While drugs that block brain receptors for endocannabinoids have been found to effectively treat obesity, they also cause serious psychiatric side effects, including anxiety and depression. To try to overcome those side effects, Dr. Kunos and his colleagues tested JD5037, which blocks endocannabinoid receptors in the liver, fatty tissue, kidney, skeletal muscle, and other parts of the body – but not those in the brain.

In addition to weight loss, obese mice that were given JD5037 experienced improved metabolic health, such as reduced insulin resistance, compared with obese mice not given the drug.  And as hoped, the drug produced no changes in mouse behavior that would predict psychiatric side effects in people.

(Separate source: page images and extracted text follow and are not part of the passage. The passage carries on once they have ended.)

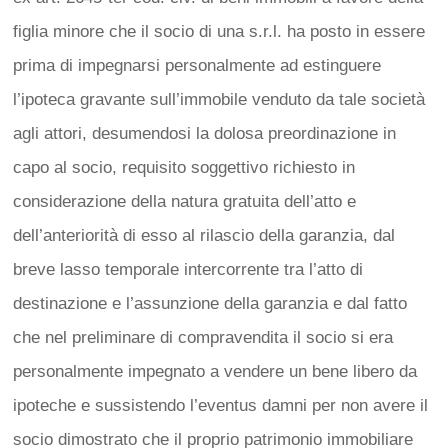
figlia minore che il socio di una s.r.l. ha posto in essere
prima di impegnarsi personalmente ad estinguere
l’ipoteca gravante sull’immobile venduto da tale società
agli attori, desumendosi la dolosa preordinazione in
capo al socio, requisito soggettivo richiesto in
considerazione della natura gratuita dell’atto e
dell’anteriorità di esso al rilascio della garanzia, dal
breve lasso temporale intercorrente tra l’atto di
destinazione e l’assunzione della garanzia e dal fatto
che nel preliminare di compravendita il socio si era
personalmente impegnato a vendere un bene libero da
ipoteche e sussistendo l’eventus damni per non avere il
socio dimostrato che il proprio patrimonio immobiliare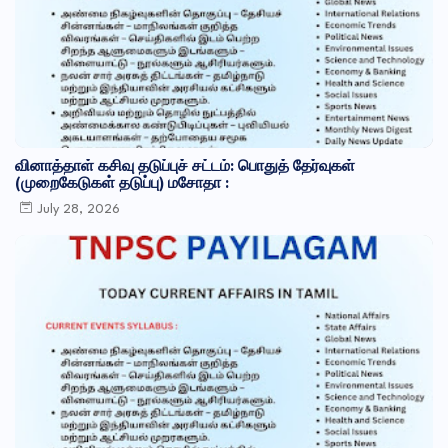
வினாத்தாள் கசிவு தடுப்புச் சட்டம்: பொதுத் தேர்வுகள்
(முறைகேடுகள் தடுப்பு) மசோதா :
July 28, 2026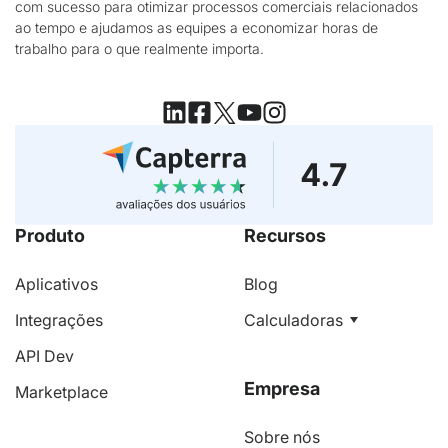
com sucesso para otimizar processos comerciais relacionados
ao tempo e ajudamos as equipes a economizar horas de
trabalho para o que realmente importa.
Produto
Recursos
Aplicativos
Blog
Integrações
Calculadoras
API Dev
Empresa
Marketplace
Sobre nós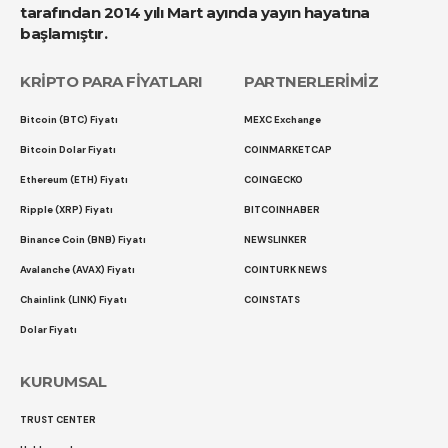
tarafından 2014 yılı Mart ayında yayın hayatına
başlamıştır.
KRİPTO PARA FİYATLARI
PARTNERLERİMİZ
Bitcoin (BTC) Fiyatı
MEXC Exchange
Bitcoin Dolar Fiyatı
COINMARKETCAP
Ethereum (ETH) Fiyatı
COINGECKO
Ripple (XRP) Fiyatı
BITCOINHABER
Binance Coin (BNB) Fiyatı
NEWSLINKER
Avalanche (AVAX) Fiyatı
COINTURK NEWS
Chainlink (LINK) Fiyatı
COINSTATS
Dolar Fiyatı
KURUMSAL
TRUST CENTER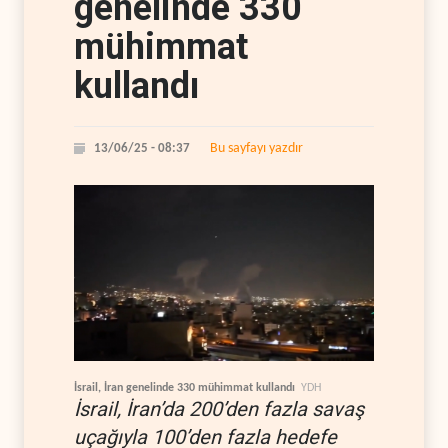
genelinde 330
mühimmat
kullandı
Bu sayfayı yazdır
13/06/25 - 08:37
İsrail, İran genelinde 330 mühimmat kullandı
YDH
İsrail, İran’da 200’den fazla savaş
uçağıyla 100’den fazla hedefe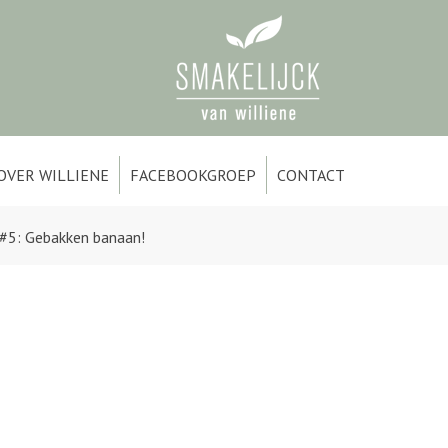
OVER WILLIENE
FACEBOOKGROEP
CONTACT
 #5: Gebakken banaan!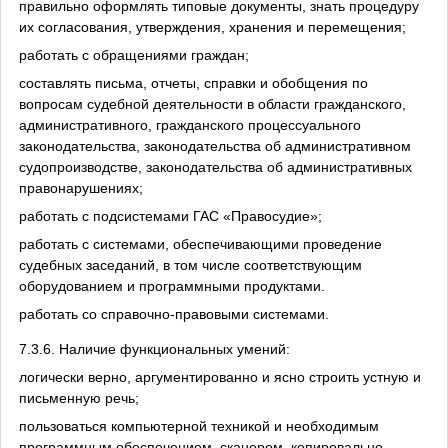
правильно оформлять типовые документы, знать процедуру
их согласования, утверждения, хранения и перемещения;
работать с обращениями граждан;
составлять письма, отчеты, справки и обобщения по
вопросам судебной деятельности в области гражданского,
административного, гражданского процессуального
законодательства, законодательства об административном
судопроизводстве, законодательства об административных
правонарушениях;
работать с подсистемами ГАС «Правосудие»;
работать с системами, обеспечивающими проведение
судебных заседаний, в том числе соответствующим
оборудованием и программными продуктами.
работать со справочно-правовыми системами.
7.3.6. Наличие функциональных умений:
логически верно, аргументированно и ясно строить устную и
письменную речь;
пользоваться компьютерной техникой и необходимым
программным обеспечением, сканером, копировально-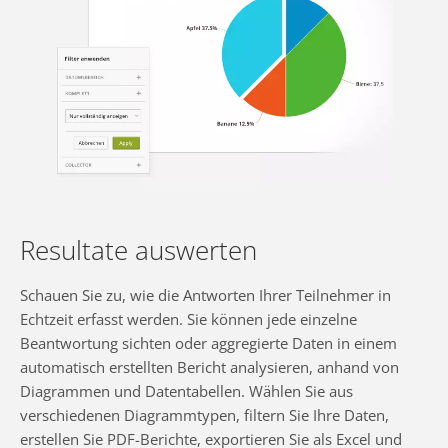
Resultate auswerten
Schauen Sie zu, wie die Antworten Ihrer Teilnehmer in
Echtzeit erfasst werden. Sie können jede einzelne
Beantwortung sichten oder aggregierte Daten in einem
automatisch erstellten Bericht analysieren, anhand von
Diagrammen und Datentabellen. Wählen Sie aus
verschiedenen Diagrammtypen, filtern Sie Ihre Daten,
erstellen Sie PDF-Berichte, exportieren Sie als Excel und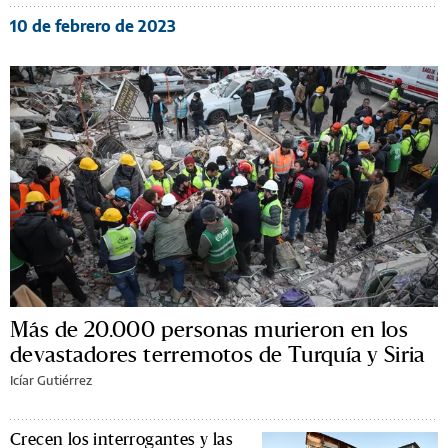
10 de febrero de 2023
Más de 20.000 personas murieron en los
devastadores terremotos de Turquía y Siria
Icíar Gutiérrez
Crecen los interrogantes y las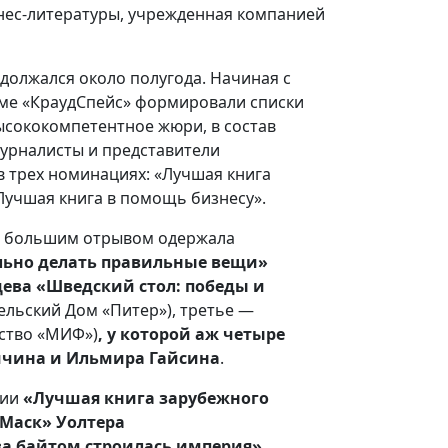
нес-литературы, учрежденная компанией
одолжался около полугода. Начиная с
рме «КраудСпейс» формировали списки
высококомпетентное жюри, в состав
журналисты и представители
в трех номинациях: «Лучшая книга
«Лучшая книга в помощь бизнесу».
 большим отрывом одержала
ильно делать правильные вещи»
ева «Шведский стол: победы и
ельский Дом «Питер»),
третье —
ьство «МИФ»)
, у которой аж четыре
Чичина и Ильмира Гайсина
.
ции
«Лучшая книга зарубежного
Маск» Уолтера
за байтом строилась империя»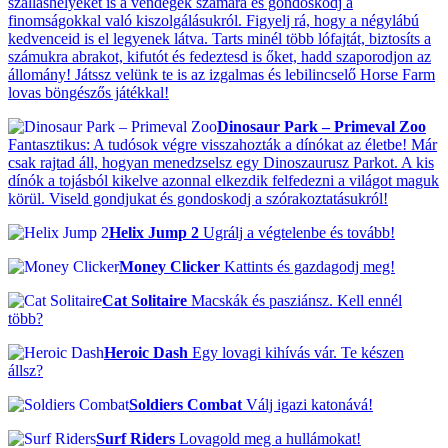
szálláshelyeket is a vendégek számára és gondoskodj a
finomságokkal való kiszolgálásukról. Figyelj rá, hogy a négylábú
kedvenceid is el legyenek látva. Tarts minél több lófajtát, biztosíts a
számukra abrakot, kifutót és fedeztesd is őket, hadd szaporodjon az
állomány! Játssz velünk te is az izgalmas és lebilincselő Horse Farm
lovas böngészős játékkal!
Dinosaur Park – Primeval Zoo
Fantasztikus: A tudósok végre visszahozták a dínókat az életbe! Már
csak rajtad áll, hogyan menedzselsz egy Dinoszaurusz Parkot. A kis
dínók a tojásból kikelve azonnal elkezdik felfedezni a világot maguk
körül. Viseld gondjukat és gondoskodj a szórakoztatásukról!
Helix Jump 2
Ugrálj a végtelenbe és tovább!
Money Clicker
Kattints és gazdagodj meg!
Cat Solitaire
Macskák és pasziánsz. Kell ennél
több?
Heroic Dash
Egy lovagi kihívás vár. Te készen
állsz?
Soldiers Combat
Válj igazi katonává!
Surf Riders
Lovagold meg a hullámokat!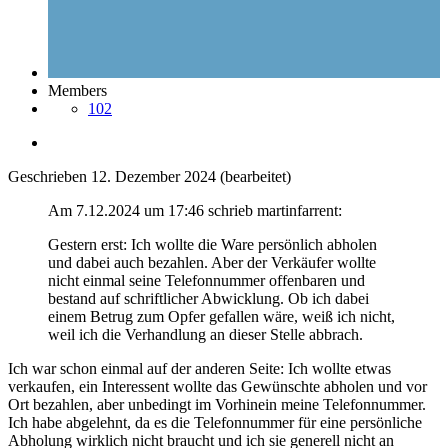
Members
102
Geschrieben
12. Dezember 2024
(bearbeitet)
Am 7.12.2024 um 17:46 schrieb martinfarrent:
Gestern erst: Ich wollte die Ware persönlich abholen
und dabei auch bezahlen. Aber der Verkäufer wollte
nicht einmal seine Telefonnummer offenbaren und
bestand auf schriftlicher Abwicklung. Ob ich dabei
einem Betrug zum Opfer gefallen wäre, weiß ich nicht,
weil ich die Verhandlung an dieser Stelle abbrach.
Ich war schon einmal auf der anderen Seite: Ich wollte etwas
verkaufen, ein Interessent wollte das Gewünschte abholen und vor
Ort bezahlen, aber unbedingt im Vorhinein meine Telefonnummer.
Ich habe abgelehnt, da es die Telefonnummer für eine persönliche
Abholung wirklich nicht braucht und ich sie generell nicht an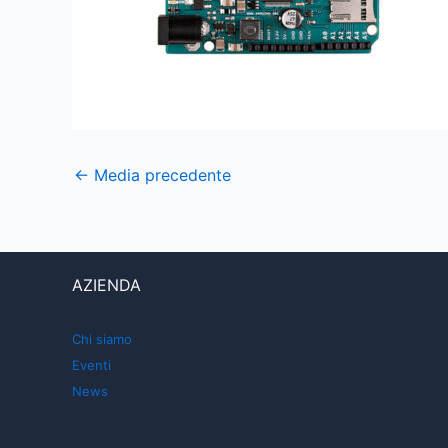
←
Media precedente
AZIENDA
Chi siamo
Eventi
News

Dr. Kunos says the new drug appears to make obese mice more sensitive to leptin, an endogenous hormone that suppresses appetite.  He explained that, in obesity, the body becomes less responsive to leptin’s appetite-suppressing effect.

"By sensitizing the body to naturally occurring leptin, the new drug could not only promote weight loss, but also help maintain it," he said.

Next research steps for JD5037 include studies to determine whether it’s safe for humans.  Such studies are underway, said Dr. Kunos.